I want to use pandas
rolling
function to compare weather the first element is smaller than the second one. I think the following codes should work:
import numpy as np
import pandas as pd
df = pd.DataFrame(data=np.random.randint(0,10,10), columns=['temperature'])
df.rolling(window=2).apply(lambda x: x[0] < x[1])
but it does not work. Instead, I got an error message:
ValueError: 0 is not in range
Does anyone know what caused the issue?
Update:
I know I can use the diff
function, but what I really want to do is something like this
df.rolling(window=3).apply(lambda x: x[0] < x[1] < x[2])
CodePudding user response:
IIUC, what you want to achieve if determining if the temperature is greater that the previous one?
You could use diff
:
df['temperature'].diff().gt(0)
To check consecutive increases:
N = 3 # 3 consecutive values are increasing (= 2 increases)

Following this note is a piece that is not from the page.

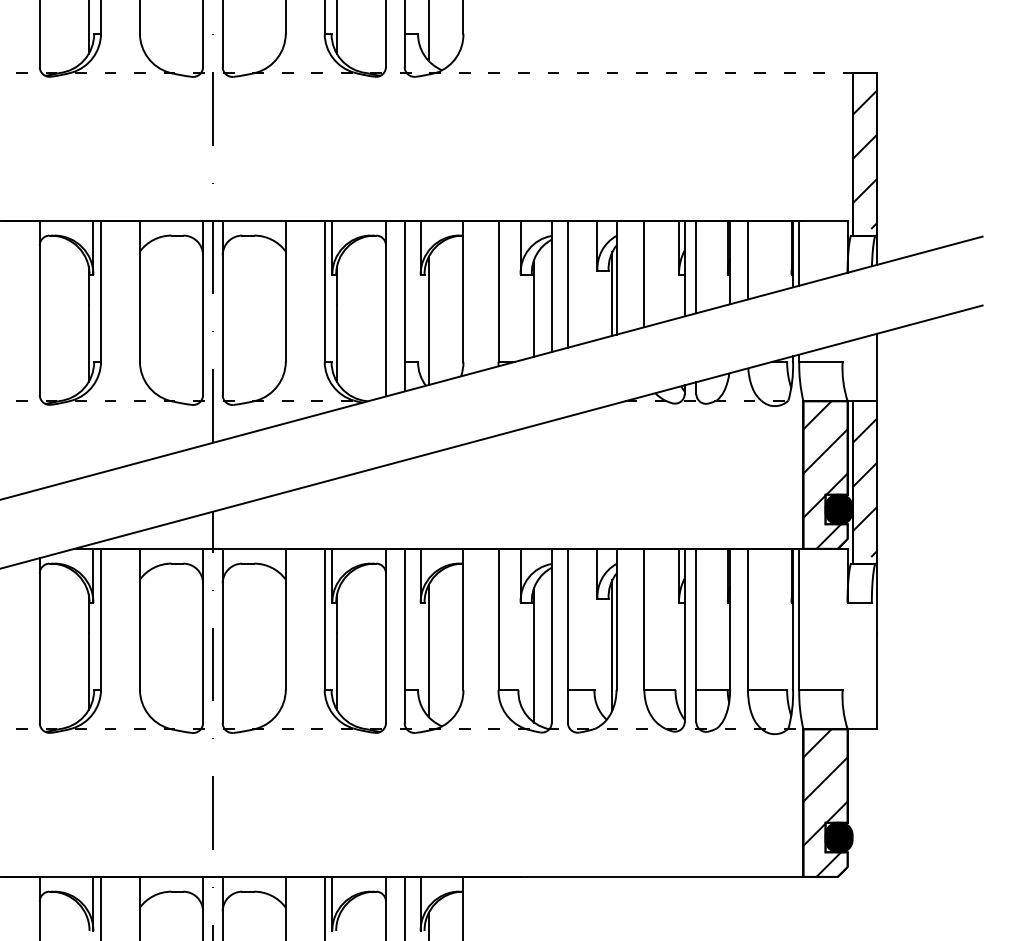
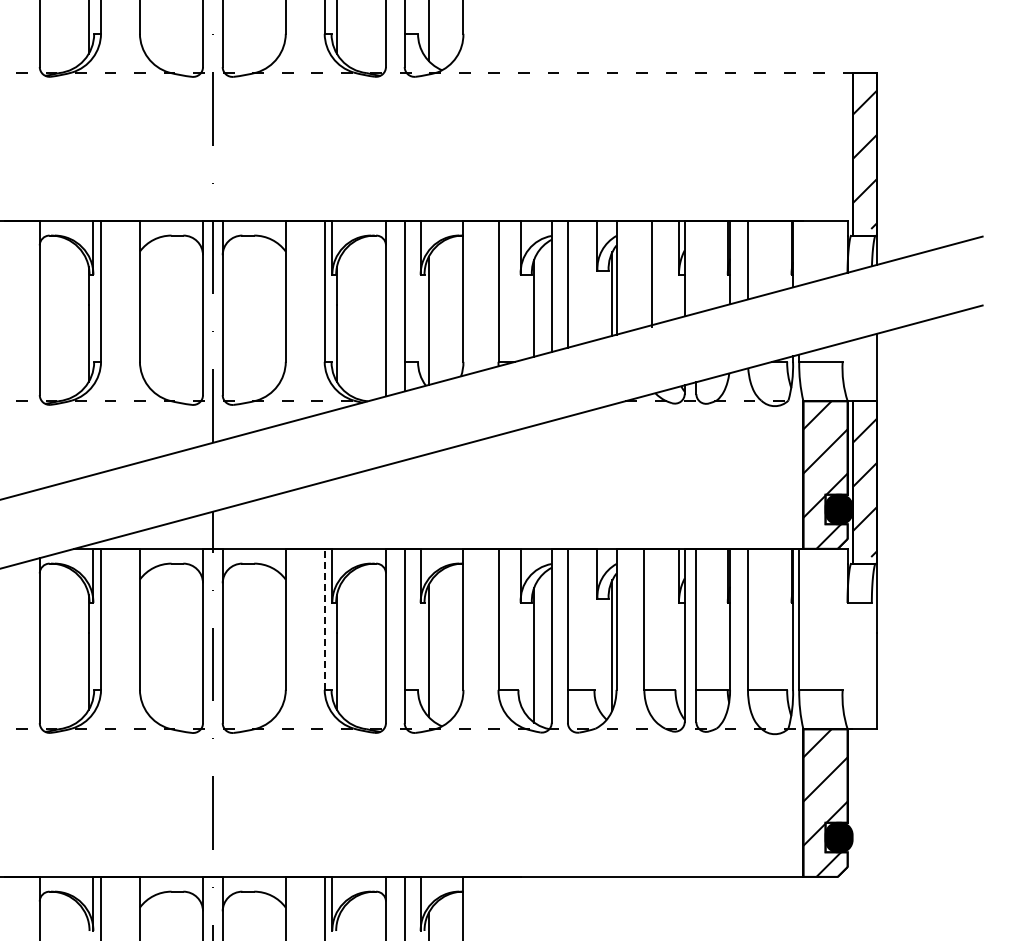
line at (799, 252): present -> none
line at (696, 266): present -> none
line at (644, 273) position: (644, 273) -> (652, 273)
line at (324, 619): solid -> dashed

df['increases2'] = df['temperature'].diff().gt(0).rolling(N-1).sum().eq(N-1)
example:
>>> df['increases'] = df['temperature'].diff().gt(0)
>>> df['increases2'] = df['temperature'].diff().gt(0).rolling(N-1).sum().eq(N-1)

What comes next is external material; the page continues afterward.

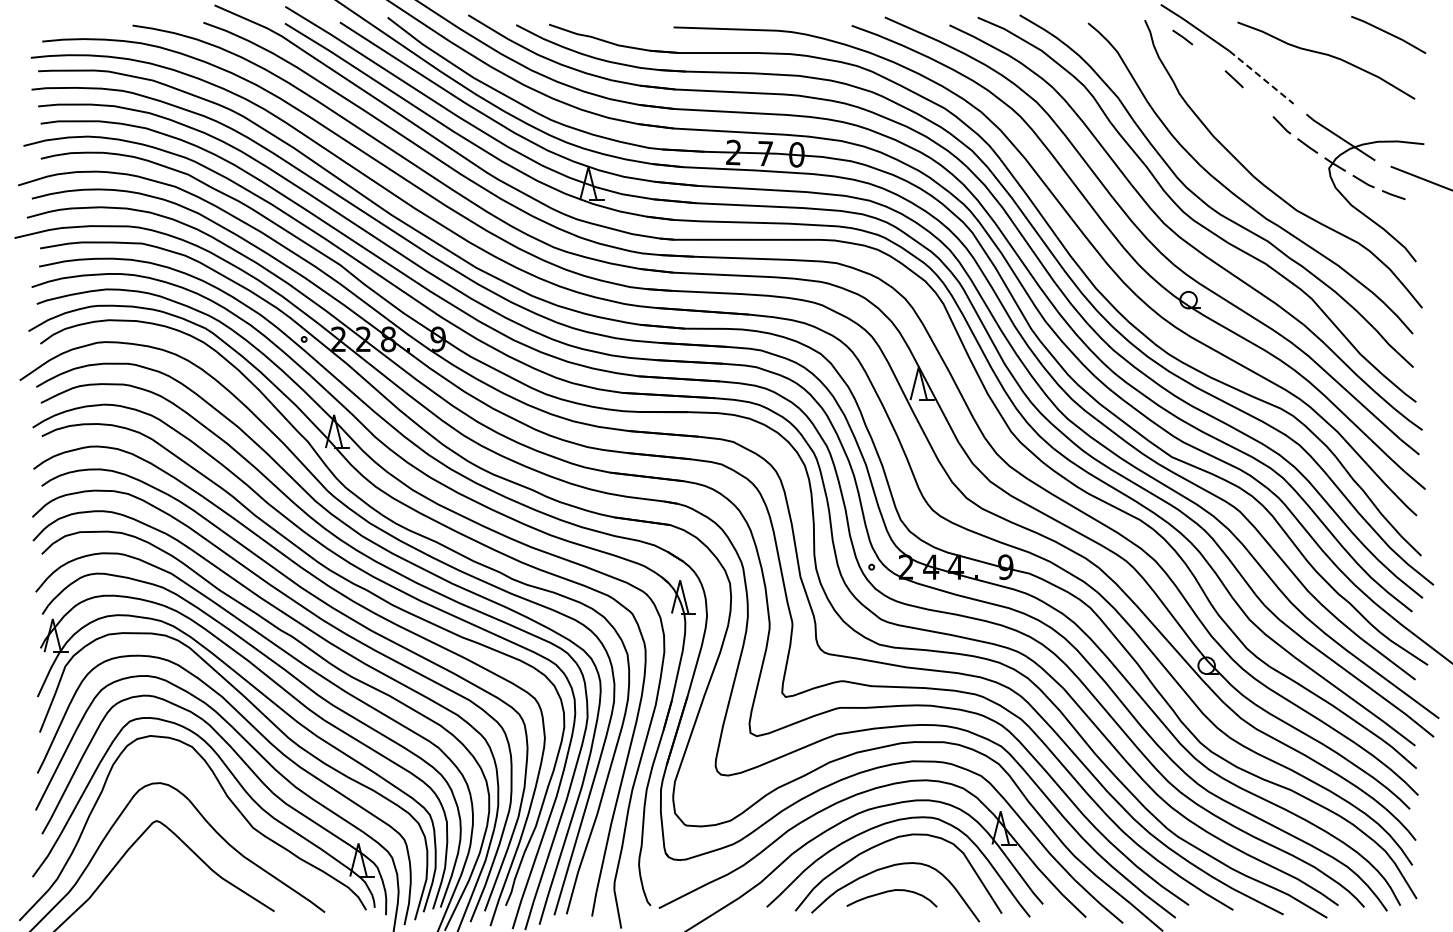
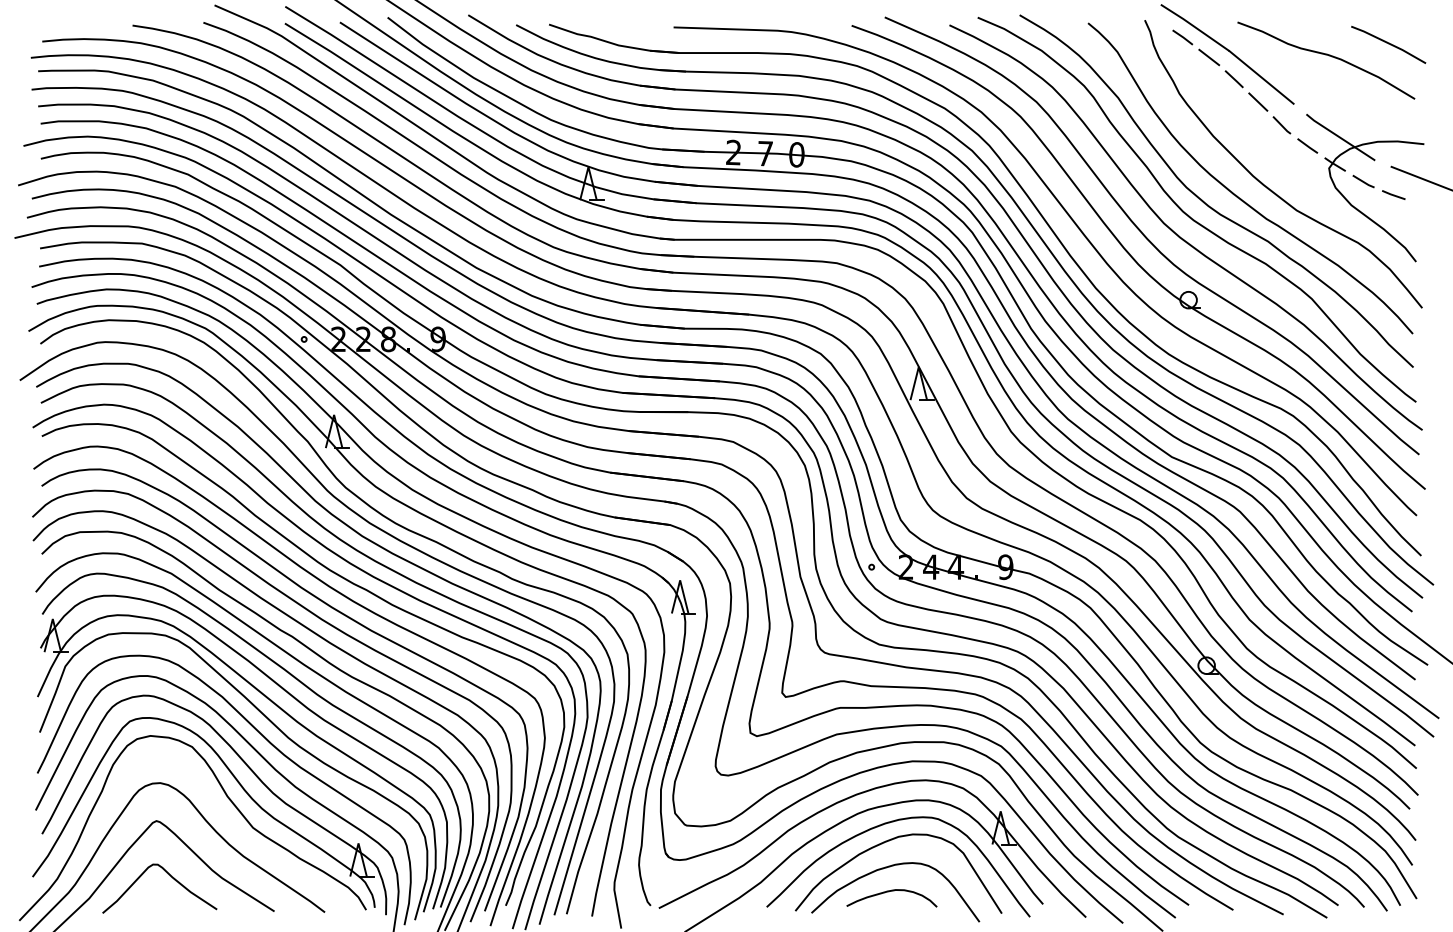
line at (1388, 34) position: (1388, 34) -> (1388, 44)
line at (1209, 57): none -> present
line at (1261, 77): dashed -> solid
line at (1258, 101): none -> present
curve at (170, 876): none -> present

temperature increases increases2
0 7 False False
1 7 False False
2 9 True False
3 1 False False
4 7 True False
5 0 False False
6 6 True False
7 9 True True
8 9 False False
9 7 False False
CodePudding user response:
Replacing the x[n] with x.iloc[n] should work (using positional indexing)
import numpy as np
import pandas as pd
df = pd.DataFrame(data=np.random.randint(0,10,10), columns=['temperature'])
df['increasing'] = df.rolling(window=2).apply(lambda x: x.iloc[0] < x.iloc[1])
temperature increasing
0 8 NaN
1 9 1.0
2 0 0.0
3 3 1.0
4 8 1.0
5 7 0.0
6 7 0.0
7 8 1.0
8 7 0.0
9 6 0.0
Why?:
The value of 'x' in your lambda function looks something like this:
first iteration:
index temperature
0 8
1 9
second iteration:
index temperature
1 9
2 0
third iteration:
index temperature
2 0
3 3
The first iteration works because the index 0 and 1 are available (so x[0] < x[1]
works fine). However, in the second iteration, the index 0 isn't available and x[0] fails with your ValueError. My solution uses positional indexing (with .iloc) and ignores those index values (see https://pandas.pydata.org/docs/user_guide/indexing.html).
This is also why your code works fine with two rows e.g.
df = pd.DataFrame(data=np.random.randint(0,10,2), columns=['temperature'])
df.rolling(window=2).apply(lambda x: x[0] < x[1])